Un scandale d’une extrême gravité secoue la classe politique de la Namibie. Une affaire de viol sur mineure. Le ministre de l’Agriculture, Mac-Albert Hengari, a été arrêté pour le viol présumé d’une adolescente de 16 ans, des faits remontant à 2019. La présidence a annoncé son limogeage immédiat, déclenchant une onde de choc à travers le pays. Alors que l’affaire soulève de vives réactions dans l’opinion publique, l’opposition monte au créneau, dénonçant l’inaction passée du gouvernement face aux violences faites aux femmes.
Mac-Albert Hengari limogé et arrêté
À peine un mois après sa nomination, Mac-Albert Hengari voit sa carrière politique s’effondrer brutalement. Officiellement limogé le 23 avril, alors qu’il était sommé de démissionner, l’ancien ministre est accusé d’un viol commis en 2019 sur une adolescente. Le dossier, déjà sous enquête depuis novembre 2024, a pris une tournure judiciaire plus ferme avec son arrestation ce dimanche 27 avril. Le communiqué présidentiel affirme une tolérance zéro, mais nombreux sont ceux qui s’interrogent sur la nomination d’un homme déjà suspecté de faits aussi graves.
La réaction rapide de la présidence après l’éclaboussement de ce scandale autour de Mac-Albert Hengari, ne parvient pas à calmer la tempête politique. Les Patriotes indépendants pour le changement, principal parti d’opposition, se disent profondément indignés. Selon eux, ce scandale révèle l’hypocrisie du discours gouvernemental sur les violences de genre. Pour de nombreux citoyens, c’est un signal d’alarme sur les dérives du pouvoir en place, souvent accusé de couvrir les comportements criminels au sein de ses rangs.
Un procès pour viol sur mineure très attendu
Au-delà du viol, l’ancien ministre fait face à d’autres accusations lourdes. Il aurait, selon plusieurs sources, forcé sa victime à avorter, un acte illégal en Namibie. Si ces faits sont prouvés, Mac-Albert Hengari pourrait également être poursuivi pour avortement forcé, une charge aggravante qui pourrait lui coûter très cher devant la justice.

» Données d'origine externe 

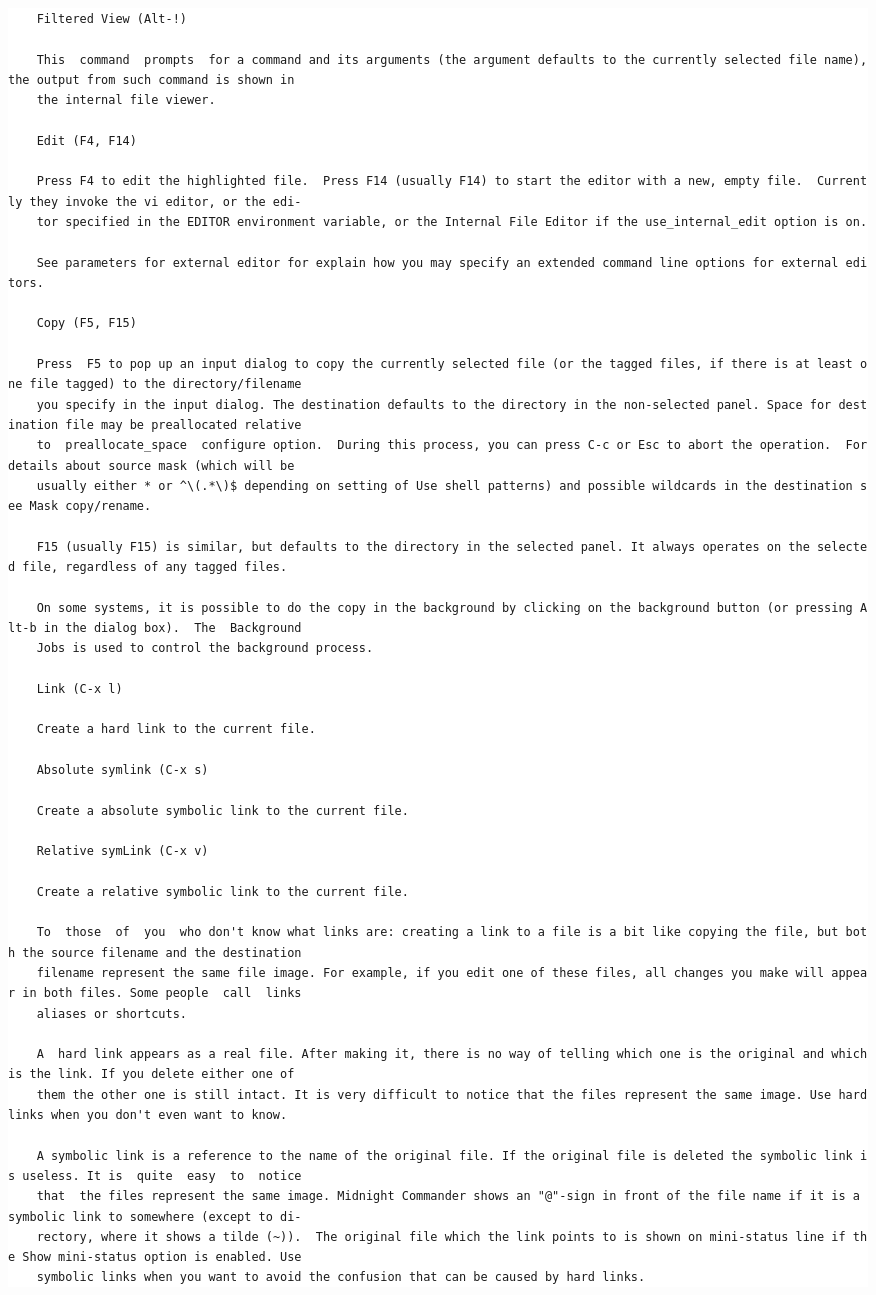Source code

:         Filtered View (Alt-!)
 
        This  command  prompts  for a command and its arguments (the argument defaults to the currently selected file name), the output from such command is shown in
        the internal file viewer.
 
        Edit (F4, F14)
 
        Press F4 to edit the highlighted file.  Press F14 (usually F14) to start the editor with a new, empty file.  Currently they invoke the vi editor, or the edi‐
        tor specified in the EDITOR environment variable, or the Internal File Editor if the use_internal_edit option is on.
 
        See parameters for external editor for explain how you may specify an extended command line options for external editors.
 
        Copy (F5, F15)
 
        Press  F5 to pop up an input dialog to copy the currently selected file (or the tagged files, if there is at least one file tagged) to the directory/filename
        you specify in the input dialog. The destination defaults to the directory in the non-selected panel. Space for destination file may be preallocated relative
        to  preallocate_space  configure option.  During this process, you can press C-c or Esc to abort the operation.  For details about source mask (which will be
        usually either * or ^\(.*\)$ depending on setting of Use shell patterns) and possible wildcards in the destination see Mask copy/rename.
 
        F15 (usually F15) is similar, but defaults to the directory in the selected panel. It always operates on the selected file, regardless of any tagged files.
 
        On some systems, it is possible to do the copy in the background by clicking on the background button (or pressing Alt-b in the dialog box).  The  Background
        Jobs is used to control the background process.
 
        Link (C-x l)
 
        Create a hard link to the current file.
 
        Absolute symlink (C-x s)
 
        Create a absolute symbolic link to the current file.
 
        Relative symLink (C-x v)
 
        Create a relative symbolic link to the current file.
 
        To  those  of  you  who don't know what links are: creating a link to a file is a bit like copying the file, but both the source filename and the destination
        filename represent the same file image. For example, if you edit one of these files, all changes you make will appear in both files. Some people  call  links
        aliases or shortcuts.
 
        A  hard link appears as a real file. After making it, there is no way of telling which one is the original and which is the link. If you delete either one of
        them the other one is still intact. It is very difficult to notice that the files represent the same image. Use hard links when you don't even want to know.
 
        A symbolic link is a reference to the name of the original file. If the original file is deleted the symbolic link is useless. It is  quite  easy  to  notice
        that  the files represent the same image. Midnight Commander shows an "@"-sign in front of the file name if it is a symbolic link to somewhere (except to di‐
        rectory, where it shows a tilde (~)).  The original file which the link points to is shown on mini-status line if the Show mini-status option is enabled. Use
        symbolic links when you want to avoid the confusion that can be caused by hard links.
 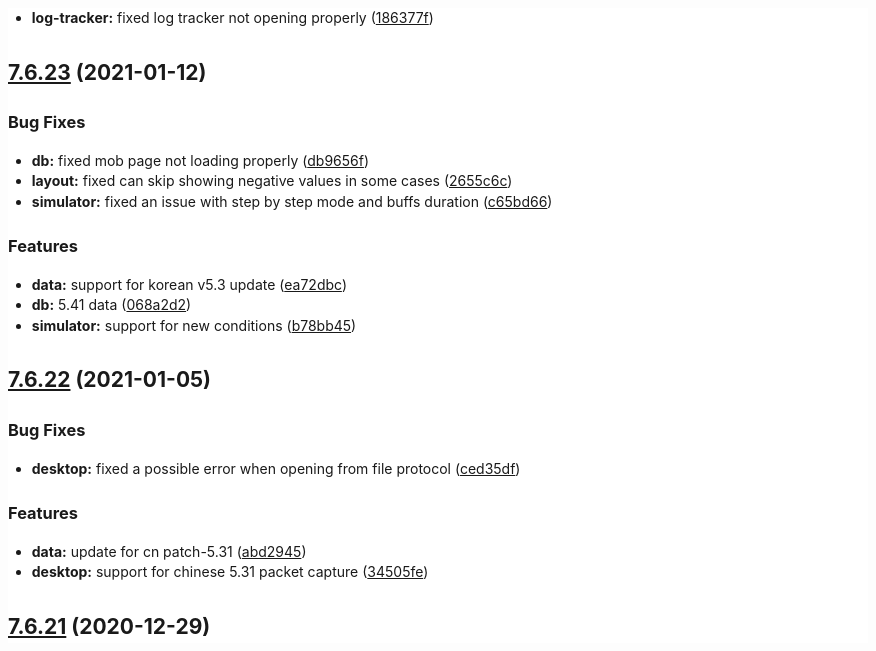 * **log-tracker:** fixed log tracker not opening properly ([186377f](https://github.com/ffxiv-teamcraft/ffxiv-teamcraft/commit/186377f))



<a name="7.6.23"></a>
## [7.6.23](https://github.com/ffxiv-teamcraft/ffxiv-teamcraft/compare/v7.6.22...v7.6.23) (2021-01-12)


### Bug Fixes

* **db:** fixed mob page not loading properly ([db9656f](https://github.com/ffxiv-teamcraft/ffxiv-teamcraft/commit/db9656f))
* **layout:** fixed can skip showing negative values in some cases ([2655c6c](https://github.com/ffxiv-teamcraft/ffxiv-teamcraft/commit/2655c6c))
* **simulator:** fixed an issue with step by step mode and buffs duration ([c65bd66](https://github.com/ffxiv-teamcraft/ffxiv-teamcraft/commit/c65bd66))


### Features

* **data:** support for korean v5.3 update ([ea72dbc](https://github.com/ffxiv-teamcraft/ffxiv-teamcraft/commit/ea72dbc))
* **db:** 5.41 data ([068a2d2](https://github.com/ffxiv-teamcraft/ffxiv-teamcraft/commit/068a2d2))
* **simulator:** support for new conditions ([b78bb45](https://github.com/ffxiv-teamcraft/ffxiv-teamcraft/commit/b78bb45))



<a name="7.6.22"></a>
## [7.6.22](https://github.com/ffxiv-teamcraft/ffxiv-teamcraft/compare/v7.6.21...v7.6.22) (2021-01-05)


### Bug Fixes

* **desktop:** fixed a possible error when opening from file protocol ([ced35df](https://github.com/ffxiv-teamcraft/ffxiv-teamcraft/commit/ced35df))


### Features

* **data:** update for cn patch-5.31 ([abd2945](https://github.com/ffxiv-teamcraft/ffxiv-teamcraft/commit/abd2945))
* **desktop:** support for chinese 5.31 packet capture ([34505fe](https://github.com/ffxiv-teamcraft/ffxiv-teamcraft/commit/34505fe))



<a name="7.6.21"></a>
## [7.6.21](https://github.com/ffxiv-teamcraft/ffxiv-teamcraft/compare/v7.6.20...v7.6.21) (2020-12-29)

Son procès, prévu pour le 3 juin prochain, s’annonce retentissant. La société civile réclame un procès exemplaire, qui démontrera que personne n’est au-dessus de la loi, même pas les ministres. En attendant, Hengari reste placé en détention provisoire dans une prison de Windhoek. Cette affaire devient emblématique des nombreux défis que rencontre la Namibie dans la lutte contre les violences sexuelles et l’impunité.